Job item
Repeat the data below exactly, dropping any pictures it holds.

Extracted records
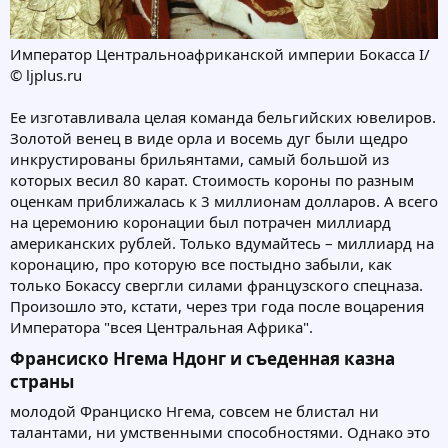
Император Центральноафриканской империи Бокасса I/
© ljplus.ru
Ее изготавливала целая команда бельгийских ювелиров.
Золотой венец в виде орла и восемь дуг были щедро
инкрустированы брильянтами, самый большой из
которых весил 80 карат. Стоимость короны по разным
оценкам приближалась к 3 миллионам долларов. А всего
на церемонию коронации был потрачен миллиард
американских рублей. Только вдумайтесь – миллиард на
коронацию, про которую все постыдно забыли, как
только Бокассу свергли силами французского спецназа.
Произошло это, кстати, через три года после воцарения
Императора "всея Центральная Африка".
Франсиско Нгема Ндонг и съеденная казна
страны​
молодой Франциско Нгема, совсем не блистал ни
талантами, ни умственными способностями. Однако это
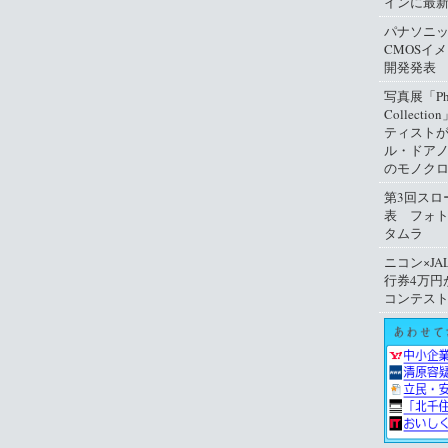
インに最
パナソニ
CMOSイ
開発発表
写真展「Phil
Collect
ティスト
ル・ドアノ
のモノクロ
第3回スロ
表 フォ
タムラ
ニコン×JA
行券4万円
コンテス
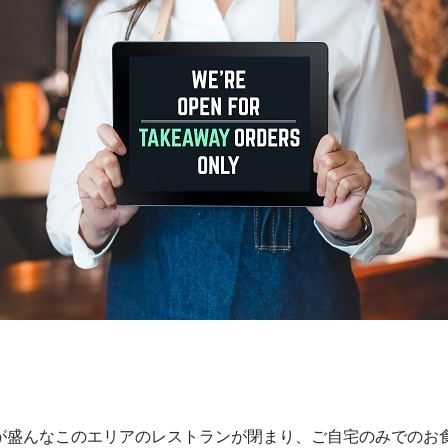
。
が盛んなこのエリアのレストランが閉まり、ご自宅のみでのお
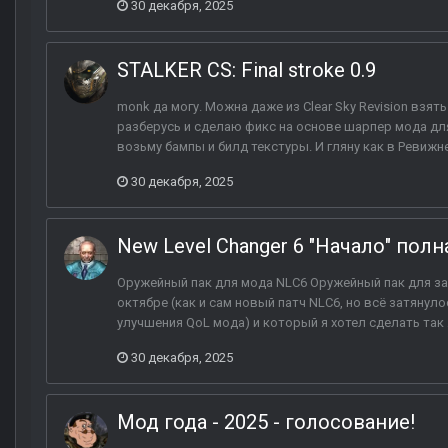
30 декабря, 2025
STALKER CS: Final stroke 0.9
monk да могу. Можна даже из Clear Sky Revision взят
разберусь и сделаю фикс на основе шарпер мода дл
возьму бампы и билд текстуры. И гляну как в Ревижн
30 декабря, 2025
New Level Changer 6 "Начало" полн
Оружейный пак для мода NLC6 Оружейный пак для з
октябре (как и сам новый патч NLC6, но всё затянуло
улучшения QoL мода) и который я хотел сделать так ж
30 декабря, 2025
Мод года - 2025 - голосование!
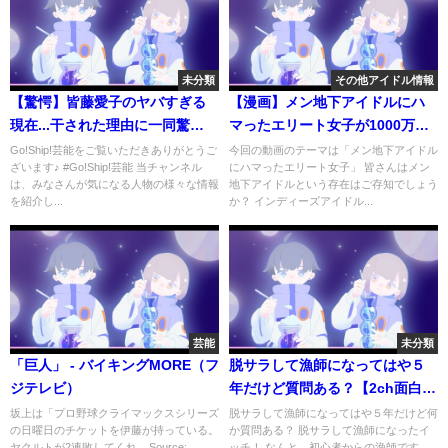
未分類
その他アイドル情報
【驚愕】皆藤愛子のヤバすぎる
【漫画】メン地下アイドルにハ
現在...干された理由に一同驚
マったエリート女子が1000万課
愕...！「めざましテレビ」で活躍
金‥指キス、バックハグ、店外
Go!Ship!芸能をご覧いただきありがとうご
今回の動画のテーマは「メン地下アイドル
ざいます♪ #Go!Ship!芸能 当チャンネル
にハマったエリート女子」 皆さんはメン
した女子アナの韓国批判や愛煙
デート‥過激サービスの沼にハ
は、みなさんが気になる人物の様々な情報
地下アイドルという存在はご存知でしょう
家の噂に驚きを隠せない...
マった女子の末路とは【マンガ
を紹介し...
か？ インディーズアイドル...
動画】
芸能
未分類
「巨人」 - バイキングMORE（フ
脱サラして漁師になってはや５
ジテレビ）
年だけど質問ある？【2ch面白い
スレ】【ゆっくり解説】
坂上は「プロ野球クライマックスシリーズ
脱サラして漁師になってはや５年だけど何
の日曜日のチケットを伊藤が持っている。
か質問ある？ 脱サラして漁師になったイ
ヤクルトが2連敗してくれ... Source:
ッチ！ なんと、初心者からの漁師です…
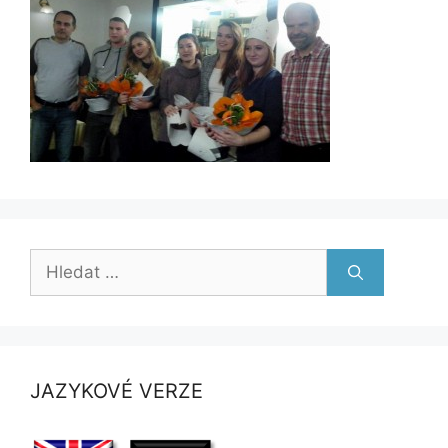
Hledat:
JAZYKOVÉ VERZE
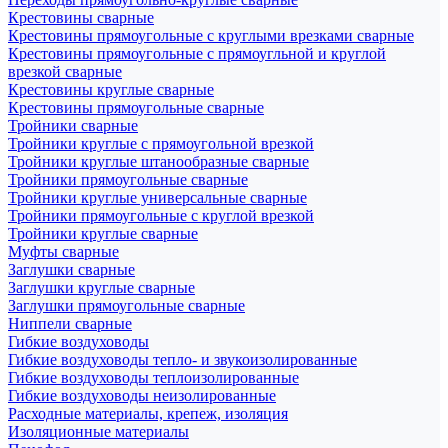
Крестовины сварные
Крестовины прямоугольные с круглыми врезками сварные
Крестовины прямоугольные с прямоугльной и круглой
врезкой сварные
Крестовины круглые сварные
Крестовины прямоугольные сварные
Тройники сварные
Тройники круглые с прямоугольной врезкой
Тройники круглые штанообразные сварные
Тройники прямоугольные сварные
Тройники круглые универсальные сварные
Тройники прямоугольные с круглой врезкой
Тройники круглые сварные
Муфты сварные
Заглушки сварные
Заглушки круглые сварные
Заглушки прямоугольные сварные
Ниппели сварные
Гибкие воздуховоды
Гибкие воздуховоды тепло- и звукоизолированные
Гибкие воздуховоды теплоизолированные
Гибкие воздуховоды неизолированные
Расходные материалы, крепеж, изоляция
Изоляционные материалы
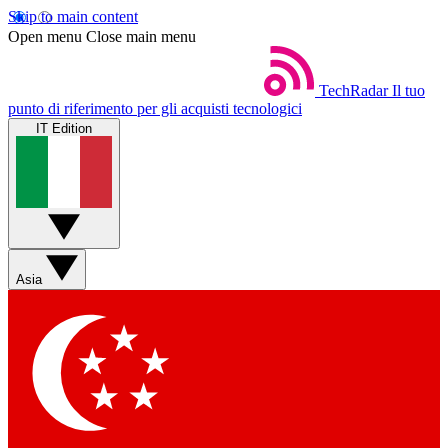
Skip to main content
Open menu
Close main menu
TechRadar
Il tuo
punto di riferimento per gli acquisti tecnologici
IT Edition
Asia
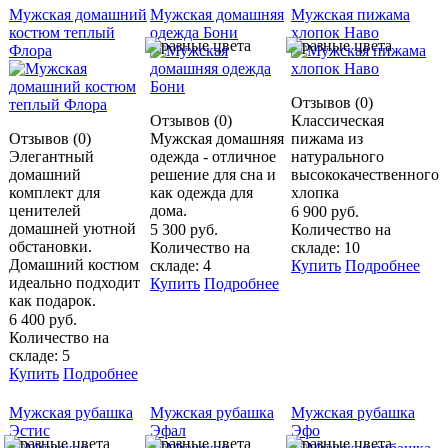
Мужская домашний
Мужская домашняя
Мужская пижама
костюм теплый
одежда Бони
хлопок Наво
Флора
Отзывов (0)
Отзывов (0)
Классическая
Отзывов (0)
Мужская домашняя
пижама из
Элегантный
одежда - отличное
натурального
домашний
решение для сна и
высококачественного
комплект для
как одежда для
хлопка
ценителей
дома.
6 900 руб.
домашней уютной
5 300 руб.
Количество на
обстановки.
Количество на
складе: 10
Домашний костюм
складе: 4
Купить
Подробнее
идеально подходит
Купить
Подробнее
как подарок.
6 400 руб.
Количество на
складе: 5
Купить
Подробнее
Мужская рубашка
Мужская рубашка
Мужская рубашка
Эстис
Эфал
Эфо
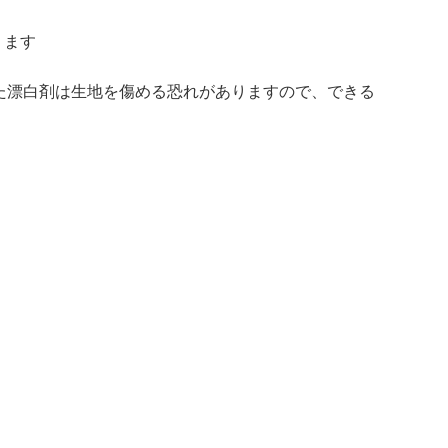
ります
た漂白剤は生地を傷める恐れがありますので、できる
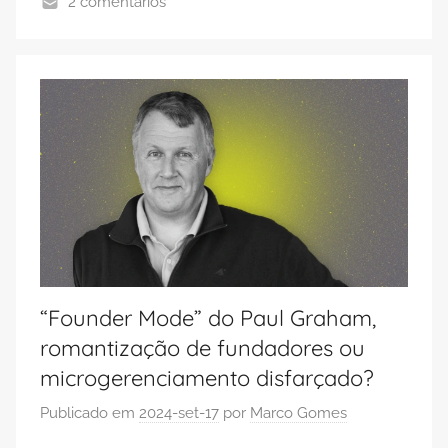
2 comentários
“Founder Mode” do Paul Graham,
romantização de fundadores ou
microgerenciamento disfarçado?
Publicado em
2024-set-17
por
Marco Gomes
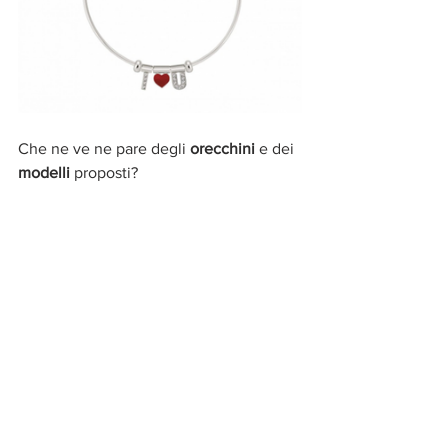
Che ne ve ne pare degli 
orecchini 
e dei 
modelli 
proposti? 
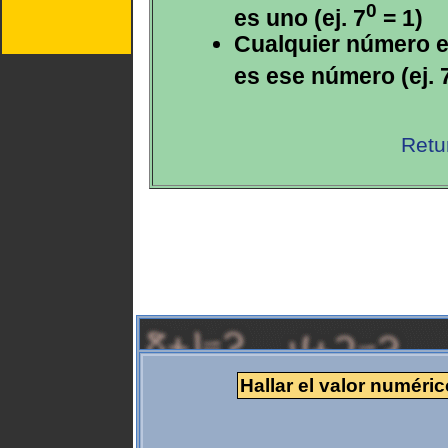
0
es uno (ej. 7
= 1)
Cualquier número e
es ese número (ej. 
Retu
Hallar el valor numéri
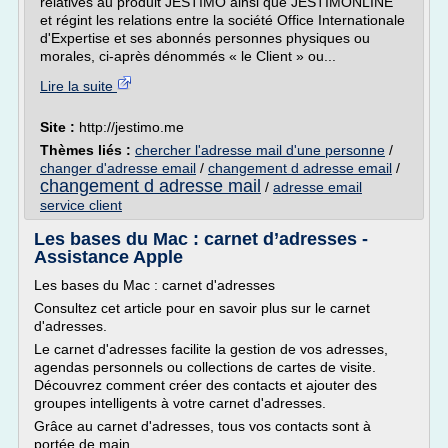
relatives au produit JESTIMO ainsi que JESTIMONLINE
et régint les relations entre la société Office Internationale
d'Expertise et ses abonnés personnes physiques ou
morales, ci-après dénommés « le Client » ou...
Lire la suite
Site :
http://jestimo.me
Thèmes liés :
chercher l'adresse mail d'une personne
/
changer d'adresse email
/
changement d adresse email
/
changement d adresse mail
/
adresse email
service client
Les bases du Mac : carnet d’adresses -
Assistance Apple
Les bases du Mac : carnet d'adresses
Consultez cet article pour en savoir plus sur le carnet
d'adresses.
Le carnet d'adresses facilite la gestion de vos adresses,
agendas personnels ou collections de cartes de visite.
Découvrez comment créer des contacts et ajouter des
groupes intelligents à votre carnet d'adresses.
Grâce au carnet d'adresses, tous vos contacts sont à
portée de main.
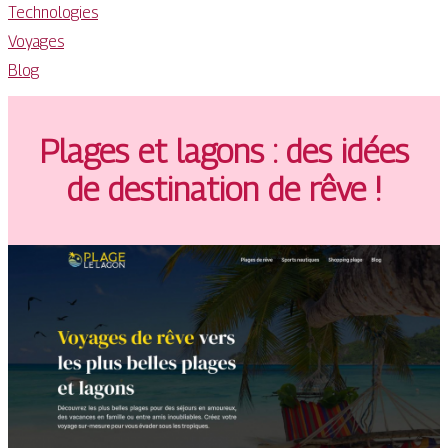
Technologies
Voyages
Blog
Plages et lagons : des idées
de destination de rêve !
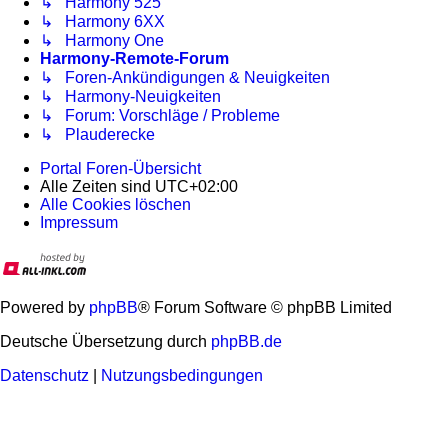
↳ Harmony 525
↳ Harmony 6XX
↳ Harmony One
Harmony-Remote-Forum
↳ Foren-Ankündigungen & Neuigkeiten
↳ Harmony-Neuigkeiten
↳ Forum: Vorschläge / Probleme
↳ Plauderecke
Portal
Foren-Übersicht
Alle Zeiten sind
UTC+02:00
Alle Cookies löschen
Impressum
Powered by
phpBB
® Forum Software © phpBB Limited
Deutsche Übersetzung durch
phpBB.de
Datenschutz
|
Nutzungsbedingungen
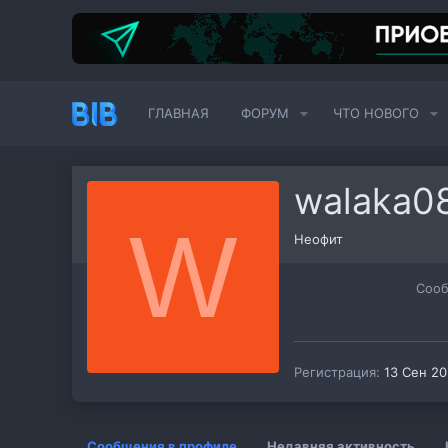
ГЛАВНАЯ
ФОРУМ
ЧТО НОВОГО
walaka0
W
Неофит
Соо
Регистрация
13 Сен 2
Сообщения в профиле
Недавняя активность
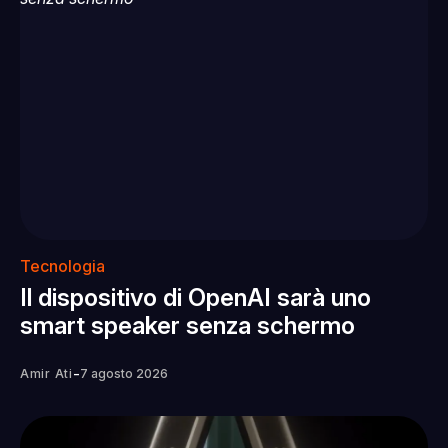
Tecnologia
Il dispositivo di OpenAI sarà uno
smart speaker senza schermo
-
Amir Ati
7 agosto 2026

Task output
Император Центральноафриканской империи Бокасса I/
© ljplus.ru
Ее изготавливала целая команда бельгийских ювелиров.
Золотой венец в виде орла и восемь дуг были щедро
инкрустированы брильянтами, самый большой из
которых весил 80 карат. Стоимость короны по разным
оценкам приближалась к 3 миллионам долларов. А всего
на церемонию коронации был потрачен миллиард
американских рублей. Только вдумайтесь – миллиард на
коронацию, про которую все постыдно забыли, как
только Бокассу свергли силами французского спецназа.
Произошло это, кстати, через три года после воцарения
Императора "всея Центральная Африка".
Франсиско Нгема Ндонг и съеденная казна
страны​
молодой Франциско Нгема, совсем не блистал ни
талантами, ни умственными способностями. Однако это
インに最
パナソニ
CMOSイ
開発発表
写真展「Phil
Collect
ティスト
ル・ドアノ
のモノクロ
第3回スロ
表 フォ
タムラ
ニコン×JA
行券4万円
コンテス
。
が盛んなこのエリアのレストランが閉まり、ご自宅のみでのお
30 декабря, 2025
STALKER CS: Final stroke 0.9
monk да могу. Можна даже из Clear Sky Revision взят
разберусь и сделаю фикс на основе шарпер мода дл
возьму бампы и билд текстуры. И гляну как в Ревижн
30 декабря, 2025
New Level Changer 6 "Начало" полн
Оружейный пак для мода NLC6 Оружейный пак для з
октябре (как и сам новый патч NLC6, но всё затянуло
улучшения QoL мода) и который я хотел сделать так ж
30 декабря, 2025
Мод года - 2025 - голосование!
未分類
その他アイドル情報
【驚愕】皆藤愛子のヤバすぎる
【漫画】メン地下アイドルにハ
現在...干された理由に一同驚
マったエリート女子が1000万課
愕...！「めざましテレビ」で活躍
金‥指キス、バックハグ、店外
Go!Ship!芸能をご覧いただきありがとうご
今回の動画のテーマは「メン地下アイドル
ざいます♪ #Go!Ship!芸能 当チャンネル
にハマったエリート女子」 皆さんはメン
した女子アナの韓国批判や愛煙
デート‥過激サービスの沼にハ
は、みなさんが気になる人物の様々な情報
地下アイドルという存在はご存知でしょう
家の噂に驚きを隠せない...
マった女子の末路とは【マンガ
を紹介し...
か？ インディーズアイドル...
動画】
芸能
未分類
「巨人」 - バイキングMORE（フ
脱サラして漁師になってはや５
ジテレビ）
年だけど質問ある？【2ch面白い
スレ】【ゆっくり解説】
坂上は「プロ野球クライマックスシリーズ
脱サラして漁師になってはや５年だけど何
の日曜日のチケットを伊藤が持っている。
か質問ある？ 脱サラして漁師になったイ
ヤクルトが2連敗してくれ... Source:
ッチ！ なんと、初心者からの漁師です…
Hledat:
JAZYKOVÉ VERZE
Крестовины сварные
Крестовины прямоугольные с круглыми врезками сварные
Крестовины прямоугольные с прямоугльной и круглой
врезкой сварные
Крестовины круглые сварные
Крестовины прямоугольные сварные
Тройники сварные
Тройники круглые с прямоугольной врезкой
Тройники круглые штанообразные сварные
Тройники прямоугольные сварные
Тройники круглые универсальные сварные
Тройники прямоугольные с круглой врезкой
Тройники круглые сварные
Муфты сварные
Заглушки сварные
Заглушки круглые сварные
Заглушки прямоугольные сварные
Ниппели сварные
Гибкие воздуховоды
Гибкие воздуховоды тепло- и звукоизолированные
Гибкие воздуховоды теплоизолированные
Гибкие воздуховоды неизолированные
Расходные материалы, крепеж, изоляция
Изоляционные материалы
Skip to main content
Open menu
Close main menu
TechRadar
Il tuo
punto di riferimento per gli acquisti tecnologici
IT Edition
Asia
Мужская домашний
Мужская домашняя
Мужская пижама
костюм теплый
одежда Бони
хлопок Наво
Флора
Отзывов (0)
Отзывов (0)
Классическая
Отзывов (0)
Мужская домашняя
пижама из
Элегантный
одежда - отличное
натурального
домашний
решение для сна и
высококачественного
комплект для
как одежда для
хлопка
ценителей
дома.
6 900 руб.
домашней уютной
5 300 руб.
Количество на
обстановки.
Количество на
складе: 10
Домашний костюм
складе: 4
Купить
Подробнее
идеально подходит
Купить
Подробнее
как подарок.
6 400 руб.
Количество на
складе: 5
Купить
Подробнее
Мужская рубашка
Мужская рубашка
Мужская рубашка
Эстис
Эфал
Эфо
ります
た漂白剤は生地を傷める恐れがありますので、できる
2 comentários
“Founder Mode” do Paul Graham,
romantização de fundadores ou
microgerenciamento disfarçado?
Publicado em
2024-set-17
por
Marco Gomes
Che ne ve ne pare degli 
orecchini 
e dei 
modelli 
proposti? 
0
es uno (ej. 7
= 1)
Cualquier número e
es ese número (ej. 
Retu
Hallar el valor numéri
relatives au produit JESTIMO ainsi que JESTIMONLINE
et régint les relations entre la société Office Internationale
d'Expertise et ses abonnés personnes physiques ou
morales, ci-après dénommés « le Client » ou...
Lire la suite
Site :
http://jestimo.me
Thèmes liés :
chercher l'adresse mail d'une personne
/
changer d'adresse email
/
changement d adresse email
/
changement d adresse mail
/
adresse email
service client
Les bases du Mac : carnet d’adresses -
Assistance Apple
Les bases du Mac : carnet d'adresses
Consultez cet article pour en savoir plus sur le carnet
d'adresses.
Le carnet d'adresses facilite la gestion de vos adresses,
agendas personnels ou collections de cartes de visite.
Découvrez comment créer des contacts et ajouter des
groupes intelligents à votre carnet d'adresses.
Grâce au carnet d'adresses, tous vos contacts sont à
portée de main.
Technologies
Voyages
Blog
Plages et lagons : des idées
de destination de rêve !
↳ Harmony 525
↳ Harmony 6XX
↳ Harmony One
Harmony-Remote-Forum
↳ Foren-Ankündigungen & Neuigkeiten
↳ Harmony-Neuigkeiten
↳ Forum: Vorschläge / Probleme
↳ Plauderecke
Portal
Foren-Übersicht
Alle Zeiten sind
UTC+02:00
Alle Cookies löschen
Impressum
Powered by
phpBB
® Forum Software © phpBB Limited
Deutsche Übersetzung durch
phpBB.de
Datenschutz
|
Nutzungsbedingungen
ГЛАВНАЯ
ФОРУМ
ЧТО НОВОГО
walaka0
W
Неофит
Соо
Регистрация
13 Сен 2
Сообщения в профиле
Недавняя активность
Tecnologia
Il dispositivo di OpenAI sarà uno
smart speaker senza schermo
-
Amir Ati
7 agosto 2026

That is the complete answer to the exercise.